__Prompt 1__:
Answer these questions from the leadership development article:
(a) How many years of involvement in leadership development does the team at Primeast have?
(b) In recent years, what has been the challenge for most leaders?
(c) How does the writer describe horizontal leadership development?
__Prompt 2__:
Reproduce the stretch of the leadership development article from "Without attempting to" through "can draw on.", with no changes.

__Passage for review__:
::::::::

Leadership Immersion – Transforming Learning

Thirty years involvement in leadership development has taught the team at Primeast a lot about the nature of leadership and the development of leaders. In […]

Thirty years involvement in leadership development has taught the team at Primeast a lot about the nature of leadership and the development of leaders. In recent years, unsurprisingly, the challenge for most leaders has been leading in an increasingly complex context. With this in mind, many of our clients have found it useful to distinguish between horizontal and vertical leadership development.

Without attempting to write a dissertation on this, I’d like to offer a simple differentiation between these two crucial elements for anyone who hasn’t come across the terminology and then offer just one approach for vertical development worth considering.

Horizontal development – building the leadership toolkit

I like to think of horizontal leadership development as adding more skills to the leader’s toolkit (conceptually laid out side-by-side on the leader’s workbench). So programmes like presentation skills, influencing, engaging staff, empowerment and so on are one-by-one adding to the tools the leader can draw on.

::::::::

__Supplied data__:
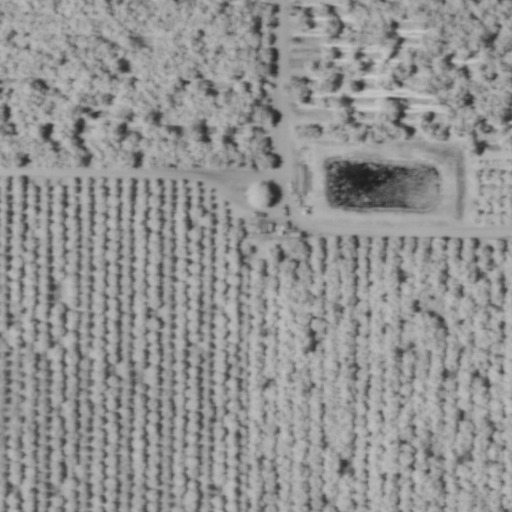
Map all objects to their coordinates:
road: (292, 100)
road: (255, 199)
crop: (256, 255)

::::::::

__Exercise answer 1__:
(a) Thirty years.
(b) Leading in an increasingly complex context.
(c) As adding more skills to the leader's toolkit, conceptually laid out side-by-side on the leader's workbench.

__Exercise answer 2__:
Without attempting to write a dissertation on this, I’d like to offer a simple differentiation between these two crucial elements for anyone who hasn’t come across the terminology and then offer just one approach for vertical development worth considering.

Horizontal development – building the leadership toolkit

I like to think of horizontal leadership development as adding more skills to the leader’s toolkit (conceptually laid out side-by-side on the leader’s workbench). So programmes like presentation skills, influencing, engaging staff, empowerment and so on are one-by-one adding to the tools the leader can draw on.